--- begin MATERIAL SHOWN ---
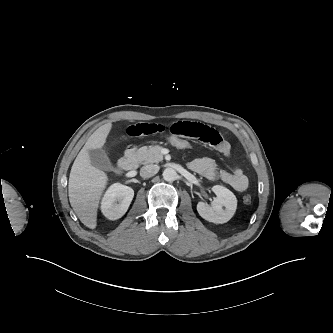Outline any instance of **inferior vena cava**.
I'll list each match as a JSON object with an SVG mask.
<instances>
[{
    "label": "inferior vena cava",
    "instance_id": "1",
    "mask_svg": "<svg viewBox=\"0 0 333 333\" xmlns=\"http://www.w3.org/2000/svg\"><path fill=\"white\" fill-rule=\"evenodd\" d=\"M159 171V167L157 165H146L140 169V175L144 178H149L155 175Z\"/></svg>",
    "mask_w": 333,
    "mask_h": 333
}]
</instances>
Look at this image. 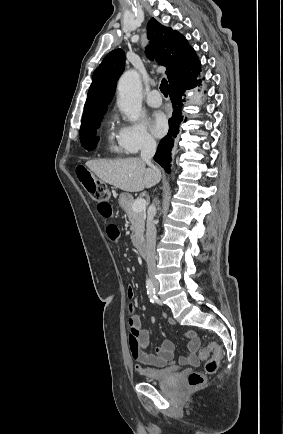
--- end MATERIAL SHOWN ---
§ WHAT THE EXERCISE ASKS:
Render every line of the listing above as a numbered list, omitting blank lines and leaving out the pictures.

§ CORRECT RESPONSE:
1. Outline any instance of **inferior vena cava**.
2. I'll list each match as a JSON object with an SVG mask.
3. <instances>
4. [{
5.     "label": "inferior vena cava",
6.     "instance_id": "1",
7.     "mask_svg": "<svg viewBox=\"0 0 333 333\" xmlns=\"http://www.w3.org/2000/svg\"><path fill=\"white\" fill-rule=\"evenodd\" d=\"M159 171V167L157 165H146L140 169V175L144 178H149L155 175Z\"/></svg>",
8.     "mask_w": 333,
9.     "mask_h": 333
10. }]
11. </instances>
12. Look at this image. 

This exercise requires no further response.